I'm always slightly amused by debates about whether to use a reward or a punishment to promote certain behavior. For example, should Massachusetts encourage universal health care by fining people who aren't covered (as they do now), or should they give people who are covered a tax break? Should Jimmy get a trip to Disney if he passes all his classes, or should we cancel the family vacation to Disney if he fails?
I think the second example demonstrates why I find the reward/punishment dichotomy amusing. It's often just semantics. If Jimmy gets passing grades, then he'll end up in Disney. If you don't have health insurance, then you'll shoulder more of the Massachusetts tax burden. Some punishments are clearly punishments (imprisonment), some rewards are clearly rewards (a trophy), but especially when dealing with large groups, you're redistributing some benefit/cost, not explicitly rewarding or punishing.
It seems to come up in taxes a lot. Taxing a segment of the population is unpopular, giving tax cuts to another group are fine. So rather then punish polluting firms, you reward non-polluting firms. Rather then tax increases for the poor, you cut the taxes for the rich and let inflation bring things back to a balance. Amazingly, wording something as a reward or a punishment can make all the difference.

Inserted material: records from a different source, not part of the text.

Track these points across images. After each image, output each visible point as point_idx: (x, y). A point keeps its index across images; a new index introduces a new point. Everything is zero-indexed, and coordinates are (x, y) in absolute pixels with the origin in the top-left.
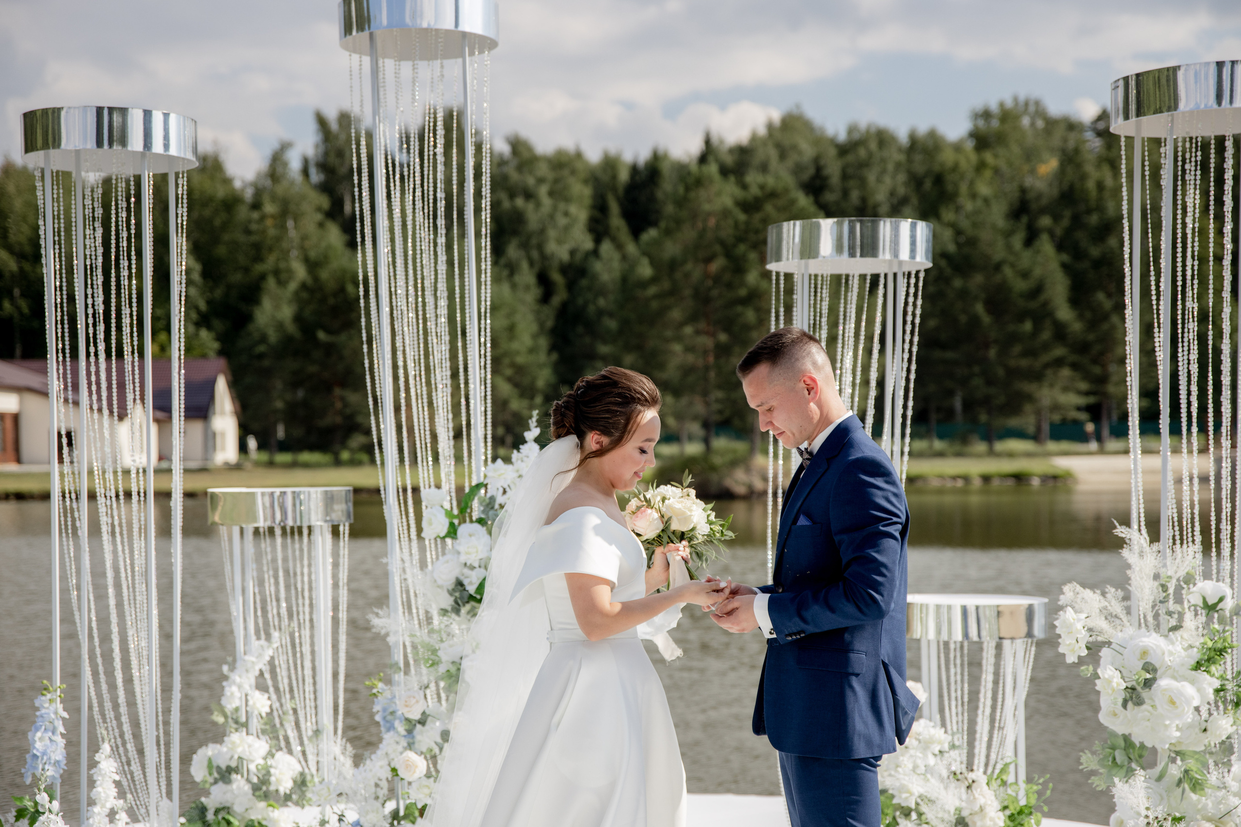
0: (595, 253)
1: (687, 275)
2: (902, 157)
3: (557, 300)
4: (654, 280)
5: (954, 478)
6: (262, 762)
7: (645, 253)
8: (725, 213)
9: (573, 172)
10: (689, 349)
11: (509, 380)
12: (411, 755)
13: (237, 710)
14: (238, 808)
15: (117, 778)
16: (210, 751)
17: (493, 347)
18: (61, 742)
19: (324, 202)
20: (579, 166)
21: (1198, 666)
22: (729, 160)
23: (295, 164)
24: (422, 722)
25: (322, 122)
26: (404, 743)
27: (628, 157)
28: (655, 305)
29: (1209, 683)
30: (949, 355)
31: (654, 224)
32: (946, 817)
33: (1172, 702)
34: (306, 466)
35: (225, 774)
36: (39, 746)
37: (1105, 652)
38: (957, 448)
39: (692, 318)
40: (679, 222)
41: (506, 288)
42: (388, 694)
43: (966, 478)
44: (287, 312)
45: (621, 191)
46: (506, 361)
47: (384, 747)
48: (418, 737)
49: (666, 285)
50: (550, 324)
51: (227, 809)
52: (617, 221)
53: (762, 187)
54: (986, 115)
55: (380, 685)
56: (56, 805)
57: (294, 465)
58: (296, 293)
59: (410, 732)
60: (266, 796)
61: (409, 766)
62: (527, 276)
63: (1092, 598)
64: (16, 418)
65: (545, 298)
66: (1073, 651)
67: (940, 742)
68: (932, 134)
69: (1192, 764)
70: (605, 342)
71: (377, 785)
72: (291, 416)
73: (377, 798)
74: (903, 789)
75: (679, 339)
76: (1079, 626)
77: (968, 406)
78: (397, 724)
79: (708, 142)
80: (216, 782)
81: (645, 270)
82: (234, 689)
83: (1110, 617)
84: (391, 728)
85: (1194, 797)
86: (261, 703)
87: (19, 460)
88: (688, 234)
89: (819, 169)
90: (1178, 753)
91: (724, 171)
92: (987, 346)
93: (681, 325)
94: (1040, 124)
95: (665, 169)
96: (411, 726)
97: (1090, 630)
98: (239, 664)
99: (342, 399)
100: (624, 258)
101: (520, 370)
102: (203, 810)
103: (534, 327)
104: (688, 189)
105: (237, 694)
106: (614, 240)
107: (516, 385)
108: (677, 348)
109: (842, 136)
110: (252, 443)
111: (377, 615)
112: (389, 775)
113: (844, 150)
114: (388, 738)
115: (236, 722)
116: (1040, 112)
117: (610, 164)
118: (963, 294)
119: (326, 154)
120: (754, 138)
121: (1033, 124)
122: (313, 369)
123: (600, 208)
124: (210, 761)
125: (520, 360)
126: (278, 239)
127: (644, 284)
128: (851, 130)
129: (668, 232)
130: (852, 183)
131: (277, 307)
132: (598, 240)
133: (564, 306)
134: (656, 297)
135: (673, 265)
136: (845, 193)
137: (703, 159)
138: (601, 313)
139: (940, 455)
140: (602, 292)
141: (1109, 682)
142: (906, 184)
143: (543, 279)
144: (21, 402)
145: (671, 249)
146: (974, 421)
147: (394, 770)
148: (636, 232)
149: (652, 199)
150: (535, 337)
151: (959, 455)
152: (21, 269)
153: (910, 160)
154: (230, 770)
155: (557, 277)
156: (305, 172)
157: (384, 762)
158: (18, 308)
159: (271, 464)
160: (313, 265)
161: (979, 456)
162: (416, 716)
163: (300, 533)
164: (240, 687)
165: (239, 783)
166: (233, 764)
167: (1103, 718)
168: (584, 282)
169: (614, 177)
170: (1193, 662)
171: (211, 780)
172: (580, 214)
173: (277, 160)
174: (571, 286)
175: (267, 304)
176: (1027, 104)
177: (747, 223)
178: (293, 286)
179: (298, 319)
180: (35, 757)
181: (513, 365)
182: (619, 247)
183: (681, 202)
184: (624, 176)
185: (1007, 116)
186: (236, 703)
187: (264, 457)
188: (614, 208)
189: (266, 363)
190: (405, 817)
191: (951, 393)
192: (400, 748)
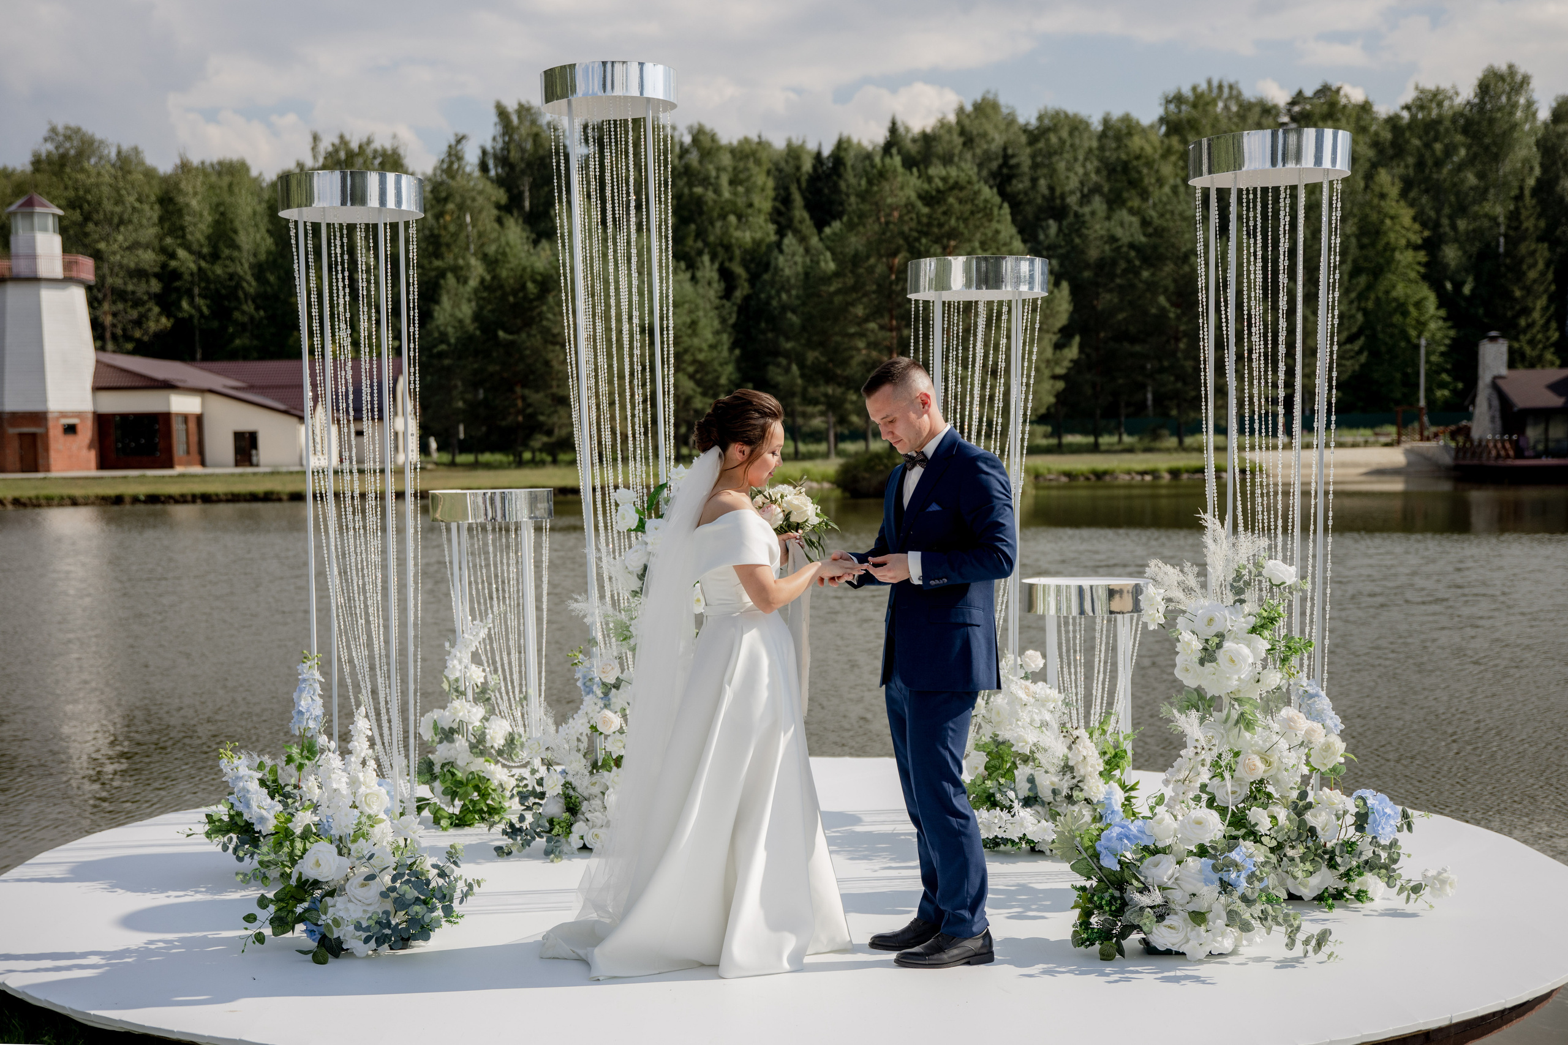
0: (779, 245)
1: (871, 270)
2: (1095, 144)
3: (738, 294)
4: (837, 274)
5: (1143, 473)
6: (478, 724)
7: (828, 248)
8: (909, 206)
9: (758, 162)
10: (871, 345)
11: (691, 377)
12: (608, 713)
13: (457, 680)
14: (460, 763)
15: (370, 733)
16: (436, 714)
17: (675, 344)
18: (320, 701)
19: (501, 195)
20: (764, 156)
21: (1254, 630)
22: (913, 149)
23: (471, 157)
24: (617, 686)
25: (502, 113)
26: (601, 704)
27: (812, 146)
28: (838, 300)
29: (1262, 644)
30: (1138, 348)
31: (838, 216)
32: (1055, 761)
33: (1232, 661)
34: (488, 466)
35: (448, 735)
36: (303, 704)
37: (1180, 620)
38: (1146, 442)
39: (875, 313)
40: (862, 216)
41: (688, 287)
42: (587, 663)
43: (1154, 473)
44: (466, 310)
45: (804, 179)
46: (688, 358)
47: (584, 708)
48: (613, 700)
49: (850, 281)
50: (732, 320)
51: (452, 764)
52: (800, 213)
53: (944, 179)
54: (1179, 99)
55: (581, 656)
56: (333, 745)
57: (475, 466)
58: (476, 291)
59: (606, 694)
60: (482, 753)
61: (606, 722)
62: (708, 270)
63: (1171, 574)
64: (199, 419)
65: (727, 294)
66: (1154, 620)
67: (1054, 701)
68: (1126, 119)
69: (1247, 708)
70: (788, 339)
71: (579, 740)
72: (472, 416)
73: (579, 750)
74: (1020, 739)
75: (862, 335)
76: (1159, 599)
77: (1158, 400)
78: (595, 688)
79: (893, 129)
80: (441, 742)
81: (829, 265)
82: (456, 662)
83: (1188, 590)
84: (590, 691)
85: (1247, 735)
86: (477, 675)
87: (203, 463)
88: (872, 227)
89: (1006, 157)
90: (1236, 700)
91: (909, 163)
92: (1177, 340)
93: (866, 320)
94: (1234, 108)
95: (850, 159)
96: (608, 689)
97: (1169, 600)
98: (458, 641)
99: (524, 398)
100: (807, 251)
101: (701, 366)
102: (430, 764)
103: (716, 324)
104: (870, 182)
105: (458, 667)
106: (796, 232)
107: (698, 383)
108: (861, 344)
109: (1033, 122)
110: (433, 445)
111: (576, 601)
112: (589, 731)
113: (1034, 136)
114: (588, 700)
115: (457, 690)
116: (1234, 93)
117: (794, 153)
118: (1152, 287)
119: (506, 147)
120: (943, 124)
121: (1227, 108)
122: (492, 368)
123: (784, 199)
124: (435, 723)
125: (701, 357)
126: (455, 235)
127: (827, 279)
128: (1040, 118)
129: (851, 226)
130: (1040, 172)
131: (456, 305)
132: (781, 233)
133: (747, 298)
134: (838, 292)
135: (856, 260)
136: (1034, 181)
137: (887, 148)
138: (784, 308)
139: (1130, 450)
140: (785, 287)
141: (1189, 644)
142: (1098, 171)
143: (726, 274)
144: (203, 404)
145: (855, 242)
146: (1166, 415)
147: (594, 728)
148: (820, 225)
149: (836, 189)
150: (717, 333)
151: (1148, 450)
152: (200, 269)
153: (1102, 148)
154: (452, 731)
155: (739, 270)
156: (484, 167)
157: (585, 720)
158: (198, 309)
159: (453, 464)
160: (491, 263)
161: (1168, 450)
162: (611, 680)
163: (508, 530)
164: (460, 662)
165: (461, 743)
166: (455, 726)
167: (1178, 673)
168: (766, 277)
169: (798, 168)
170: (1250, 627)
171: (437, 739)
172: (764, 203)
173: (454, 155)
174: (753, 279)
175: (446, 302)
176: (1220, 87)
177: (929, 216)
178: (473, 283)
179: (477, 317)
180: (300, 713)
181: (695, 361)
182: (803, 239)
183: (863, 196)
184: (807, 166)
185: (1200, 101)
186: (458, 674)
187: (446, 458)
188: (798, 199)
189: (447, 362)
190: (603, 766)
191: (1143, 387)
192: (598, 708)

Thus I propose a new term in the vein of "carrot and stick" already used to differentiate between rewards and punishments (as an aside, inaccurately. The term probably comes from tying a carrot to a stick to lead an animal, not beating it while feeding it to a tasty treat). "Carrot" is a reward, "Stick" is a punishment, and "Carrot Stick" is a case where it's both. You can feed a carrot stick to your donkey, or you can hit him with it (possibly ineffectually, but it's a metaphor). What a versatile tool those pre-cut veggies are!